### RECORD EXCERPTS:
==================================================

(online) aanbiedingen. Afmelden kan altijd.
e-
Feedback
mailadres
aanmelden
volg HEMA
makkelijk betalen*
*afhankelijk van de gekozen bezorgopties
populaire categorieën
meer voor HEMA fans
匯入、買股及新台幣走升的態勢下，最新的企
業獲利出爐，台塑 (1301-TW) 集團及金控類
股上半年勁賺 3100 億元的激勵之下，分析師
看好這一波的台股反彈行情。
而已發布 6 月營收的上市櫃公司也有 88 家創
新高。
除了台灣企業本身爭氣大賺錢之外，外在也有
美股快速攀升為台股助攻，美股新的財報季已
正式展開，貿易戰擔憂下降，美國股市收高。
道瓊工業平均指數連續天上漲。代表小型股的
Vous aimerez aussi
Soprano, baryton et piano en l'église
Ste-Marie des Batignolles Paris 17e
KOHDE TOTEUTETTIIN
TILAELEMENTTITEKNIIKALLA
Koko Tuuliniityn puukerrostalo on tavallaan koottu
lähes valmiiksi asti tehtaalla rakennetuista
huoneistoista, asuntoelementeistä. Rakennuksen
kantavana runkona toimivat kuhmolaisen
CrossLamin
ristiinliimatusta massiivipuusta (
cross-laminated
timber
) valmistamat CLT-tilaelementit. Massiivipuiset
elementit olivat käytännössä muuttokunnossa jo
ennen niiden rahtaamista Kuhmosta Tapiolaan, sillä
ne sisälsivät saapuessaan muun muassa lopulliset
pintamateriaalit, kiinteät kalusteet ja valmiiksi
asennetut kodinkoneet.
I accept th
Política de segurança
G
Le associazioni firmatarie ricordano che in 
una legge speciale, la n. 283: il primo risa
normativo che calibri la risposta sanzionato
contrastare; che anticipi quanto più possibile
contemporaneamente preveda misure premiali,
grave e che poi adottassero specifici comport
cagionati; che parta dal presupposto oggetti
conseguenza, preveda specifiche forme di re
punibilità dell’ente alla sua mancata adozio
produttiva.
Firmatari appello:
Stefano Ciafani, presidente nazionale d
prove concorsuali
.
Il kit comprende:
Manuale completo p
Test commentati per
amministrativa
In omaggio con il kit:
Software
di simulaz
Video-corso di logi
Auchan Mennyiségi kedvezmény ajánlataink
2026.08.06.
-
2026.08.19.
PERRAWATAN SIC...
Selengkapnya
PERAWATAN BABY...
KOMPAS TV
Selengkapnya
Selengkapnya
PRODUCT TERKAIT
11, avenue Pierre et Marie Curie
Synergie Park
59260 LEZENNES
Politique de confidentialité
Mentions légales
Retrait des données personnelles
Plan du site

==================================================

### JOB:
Copy the lines above exactly, beginning at the line that has "Koko Tuuliniityn puukerrostalo" and stopping after the line that has "Politique de confidentialité", and omit the rest.

### SOLUTION FOR THIS EXERCISE:
Koko Tuuliniityn puukerrostalo on tavallaan koottu
lähes valmiiksi asti tehtaalla rakennetuista
huoneistoista, asuntoelementeistä. Rakennuksen
kantavana runkona toimivat kuhmolaisen
CrossLamin
ristiinliimatusta massiivipuusta (
cross-laminated
timber
) valmistamat CLT-tilaelementit. Massiivipuiset
elementit olivat käytännössä muuttokunnossa jo
ennen niiden rahtaamista Kuhmosta Tapiolaan, sillä
ne sisälsivät saapuessaan muun muassa lopulliset
pintamateriaalit, kiinteät kalusteet ja valmiiksi
asennetut kodinkoneet.
I accept th
Política de segurança
G
Le associazioni firmatarie ricordano che in 
una legge speciale, la n. 283: il primo risa
normativo che calibri la risposta sanzionato
contrastare; che anticipi quanto più possibile
contemporaneamente preveda misure premiali,
grave e che poi adottassero specifici comport
cagionati; che parta dal presupposto oggetti
conseguenza, preveda specifiche forme di re
punibilità dell’ente alla sua mancata adozio
produttiva.
Firmatari appello:
Stefano Ciafani, presidente nazionale d
prove concorsuali
.
Il kit comprende:
Manuale completo p
Test commentati per
amministrativa
In omaggio con il kit:
Software
di simulaz
Video-corso di logi
Auchan Mennyiségi kedvezmény ajánlataink
2026.08.06.
-
2026.08.19.
PERRAWATAN SIC...
Selengkapnya
PERAWATAN BABY...
KOMPAS TV
Selengkapnya
Selengkapnya
PRODUCT TERKAIT
11, avenue Pierre et Marie Curie
Synergie Park
59260 LEZENNES
Politique de confidentialité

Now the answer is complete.